PROBLEM DETAILS: Apart from the pictures, please restate every entry below exactly.

RECORDS PROVIDED:

'''

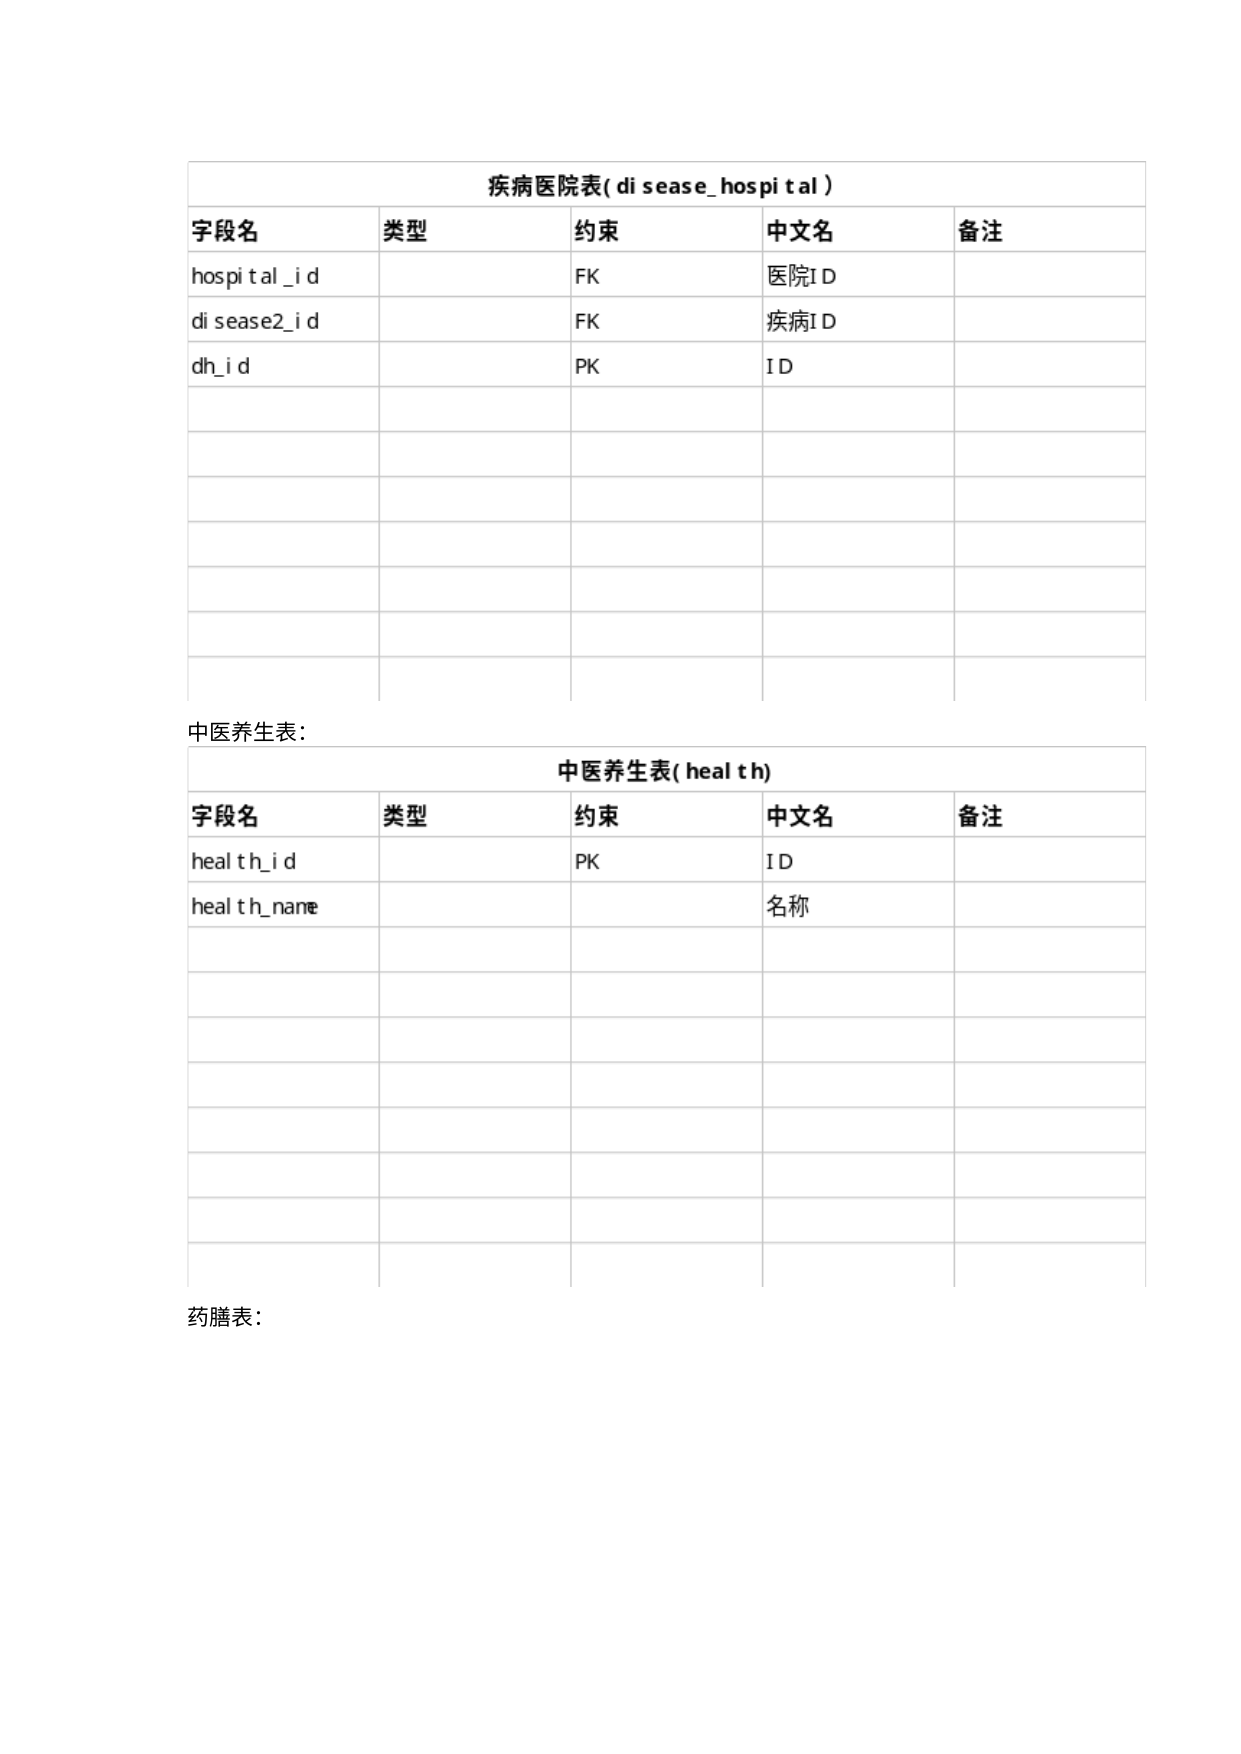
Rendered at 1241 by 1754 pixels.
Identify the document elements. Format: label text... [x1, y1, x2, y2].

text 药膳表： [187, 1287, 1053, 1332]
text 中医养生表： [187, 701, 1053, 747]
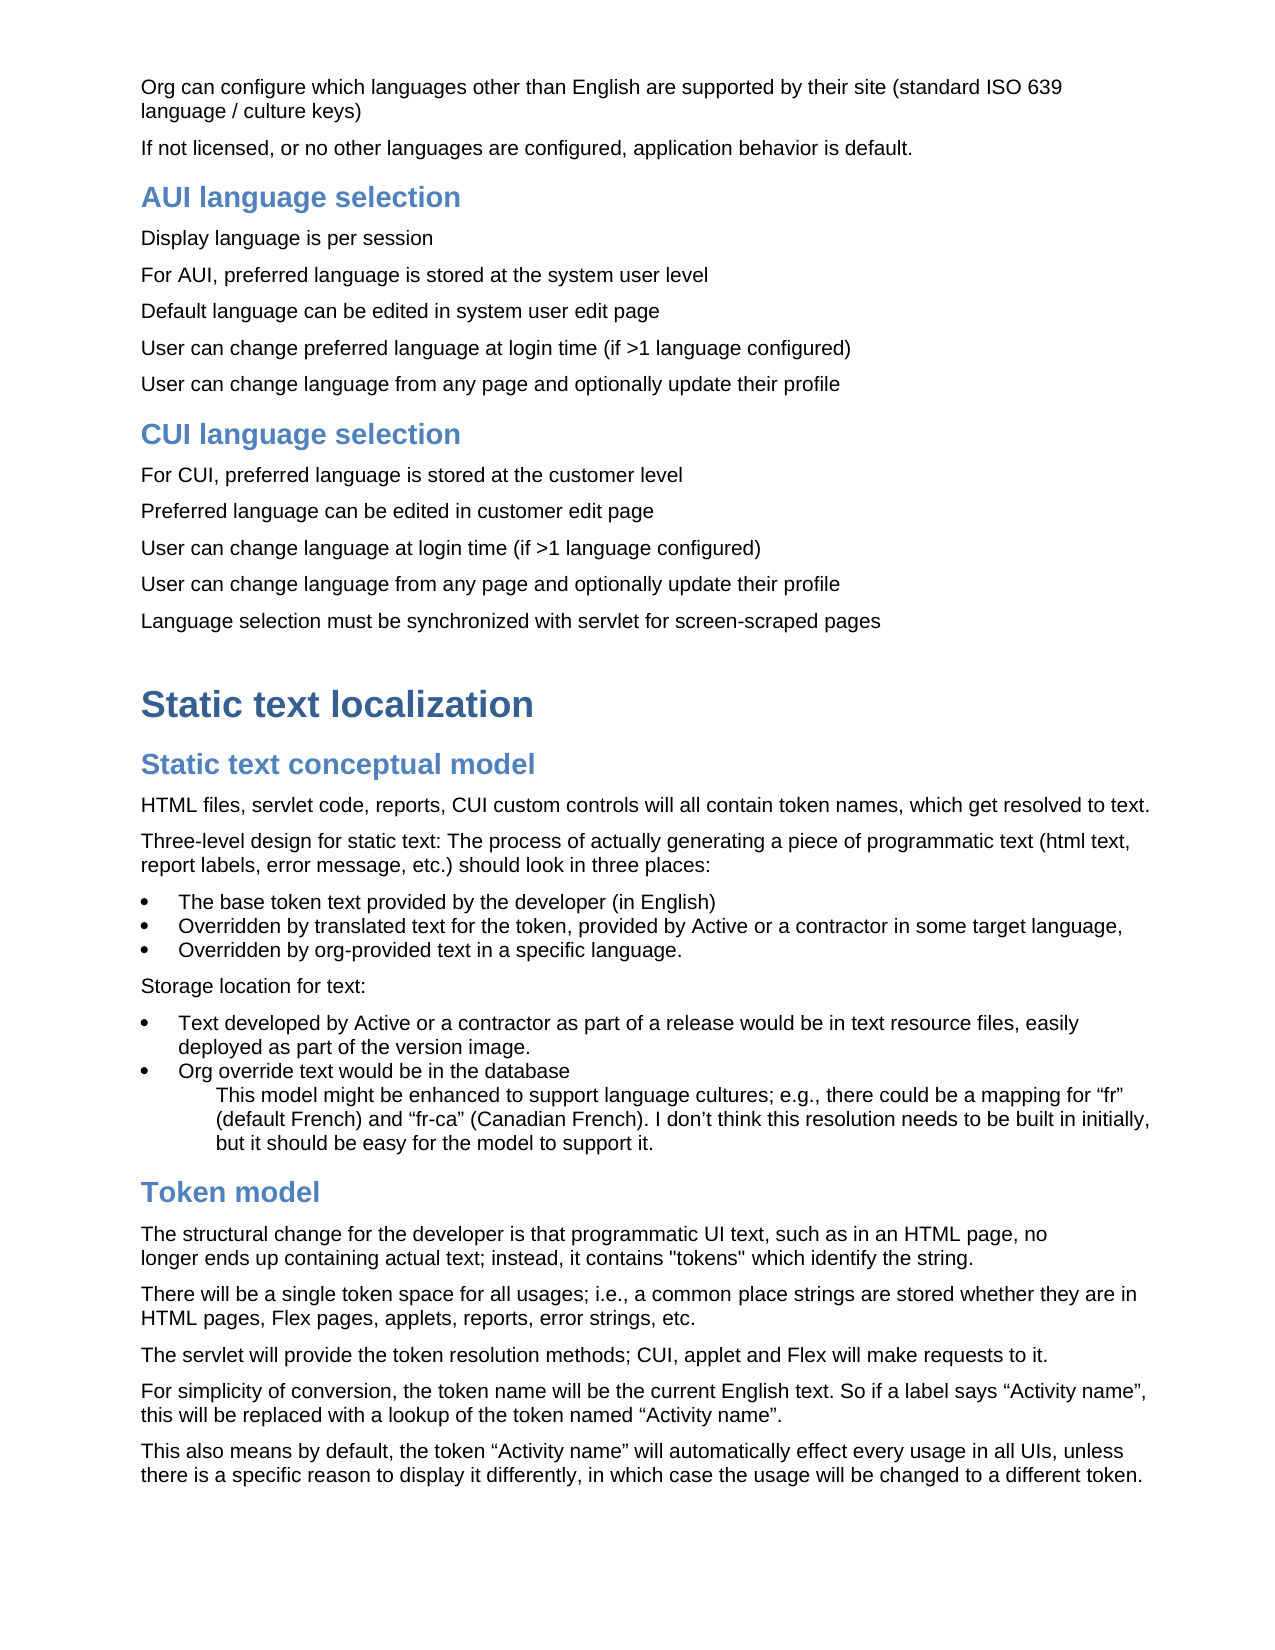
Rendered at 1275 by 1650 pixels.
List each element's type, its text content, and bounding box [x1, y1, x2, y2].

text Three-level design for static text: The process of actually generating a piece of programmatic text (html text, report labels, error message, etc.) should look in three places: [141, 829, 1153, 877]
text Language selection must be synchronized with servlet for screen-scraped pages [141, 609, 1153, 633]
text For AUI, preferred language is stored at the system user level [141, 263, 1153, 287]
subtitle CUI language selection [141, 417, 1153, 450]
list Overridden by translated text for the token, provided by Active or a contractor in some target language, [141, 914, 1153, 938]
list Text developed by Active or a contractor as part of a release would be in text resource files, easily deployed as part of the version image. [141, 1011, 1153, 1059]
text There will be a single token space for all usages; i.e., a common place strings are stored whether they are in HTML pages, Flex pages, applets, reports, error strings, etc. [141, 1282, 1153, 1330]
text Org can configure which languages other than English are supported by their site (standard ISO 639 language / culture keys) [141, 75, 1153, 123]
text User can change language from any page and optionally update their profile [141, 572, 1153, 596]
subtitle AUI language selection [141, 180, 1153, 214]
text User can change language at login time (if >1 language configured) [141, 536, 1153, 560]
subtitle Static text localization [141, 683, 1153, 726]
text Storage location for text: [141, 974, 1153, 998]
text User can change preferred language at login time (if >1 language configured) [141, 336, 1153, 359]
text User can change language from any page and optionally update their profile [141, 372, 1153, 396]
text For simplicity of conversion, the token name will be the current English text. So if a label says “Activity name”, this will be replaced with a lookup of the token named “Activity name”. [141, 1379, 1153, 1427]
text The structural change for the developer is that programmatic UI text, such as in an HTML page, no longer ends up containing actual text; instead, it contains "tokens" which identify the string. [141, 1222, 1153, 1269]
text For CUI, preferred language is stored at the customer level [141, 463, 1153, 487]
list The base token text provided by the developer (in English) [141, 889, 1153, 914]
text Display language is per session [141, 226, 1153, 250]
text This also means by default, the token “Activity name” will automatically effect every usage in all UIs, unless there is a specific reason to display it differently, in which case the usage will be changed to a different token. [141, 1439, 1153, 1487]
subtitle Token model [141, 1176, 1153, 1209]
text HTML files, servlet code, reports, CUI custom controls will all contain token names, which get resolved to text. [141, 793, 1153, 817]
text If not licensed, or no other languages are configured, application behavior is default. [141, 135, 1153, 159]
text Preferred language can be edited in customer edit page [141, 499, 1153, 523]
list Org override text would be in the database [141, 1059, 1153, 1083]
text Default language can be edited in system user edit page [141, 299, 1153, 323]
text The servlet will provide the token resolution methods; CUI, applet and Flex will make requests to it. [141, 1342, 1153, 1366]
subtitle Static text conceptual model [141, 747, 1153, 780]
list Overridden by org-provided text in a specific language. [141, 938, 1153, 962]
list This model might be enhanced to support language cultures; e.g., there could be a mapping for “fr” (default French) and “fr-ca” (Canadian French). I don’t think this resolution needs to be built in initially, but it should be easy for the model to support it. [216, 1083, 1153, 1155]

'''

PROBLEM SOLUTION:
Rendered at 1241 by 1754 pixels.
Identify the document elements. Format: label text... [x1, y1, x2, y2].

text 药膳表： [187, 1287, 1053, 1332]
text 中医养生表： [187, 701, 1053, 747]
Rendered at 1275 by 1650 pixels.
List each element's type, its text content, and bounding box [x1, y1, x2, y2].

text Three-level design for static text: The process of actually generating a piece of programmatic text (html text, report labels, error message, etc.) should look in three places: [141, 829, 1153, 877]
text Language selection must be synchronized with servlet for screen-scraped pages [141, 609, 1153, 633]
text For AUI, preferred language is stored at the system user level [141, 263, 1153, 287]
subtitle CUI language selection [141, 417, 1153, 450]
list Overridden by translated text for the token, provided by Active or a contractor in some target language, [141, 914, 1153, 938]
list Text developed by Active or a contractor as part of a release would be in text resource files, easily deployed as part of the version image. [141, 1011, 1153, 1059]
text There will be a single token space for all usages; i.e., a common place strings are stored whether they are in HTML pages, Flex pages, applets, reports, error strings, etc. [141, 1282, 1153, 1330]
text Org can configure which languages other than English are supported by their site (standard ISO 639 language / culture keys) [141, 75, 1153, 123]
text User can change language from any page and optionally update their profile [141, 572, 1153, 596]
subtitle AUI language selection [141, 180, 1153, 214]
text User can change language at login time (if >1 language configured) [141, 536, 1153, 560]
subtitle Static text localization [141, 683, 1153, 726]
text Storage location for text: [141, 974, 1153, 998]
text User can change preferred language at login time (if >1 language configured) [141, 336, 1153, 359]
text User can change language from any page and optionally update their profile [141, 372, 1153, 396]
text For simplicity of conversion, the token name will be the current English text. So if a label says “Activity name”, this will be replaced with a lookup of the token named “Activity name”. [141, 1379, 1153, 1427]
text The structural change for the developer is that programmatic UI text, such as in an HTML page, no longer ends up containing actual text; instead, it contains "tokens" which identify the string. [141, 1222, 1153, 1269]
text For CUI, preferred language is stored at the customer level [141, 463, 1153, 487]
list The base token text provided by the developer (in English) [141, 889, 1153, 914]
text Display language is per session [141, 226, 1153, 250]
text This also means by default, the token “Activity name” will automatically effect every usage in all UIs, unless there is a specific reason to display it differently, in which case the usage will be changed to a different token. [141, 1439, 1153, 1487]
subtitle Token model [141, 1176, 1153, 1209]
text HTML files, servlet code, reports, CUI custom controls will all contain token names, which get resolved to text. [141, 793, 1153, 817]
text If not licensed, or no other languages are configured, application behavior is default. [141, 135, 1153, 159]
text Preferred language can be edited in customer edit page [141, 499, 1153, 523]
list Org override text would be in the database [141, 1059, 1153, 1083]
text Default language can be edited in system user edit page [141, 299, 1153, 323]
text The servlet will provide the token resolution methods; CUI, applet and Flex will make requests to it. [141, 1342, 1153, 1366]
subtitle Static text conceptual model [141, 747, 1153, 780]
list Overridden by org-provided text in a specific language. [141, 938, 1153, 962]
list This model might be enhanced to support language cultures; e.g., there could be a mapping for “fr” (default French) and “fr-ca” (Canadian French). I don’t think this resolution needs to be built in initially, but it should be easy for the model to support it. [216, 1083, 1153, 1155]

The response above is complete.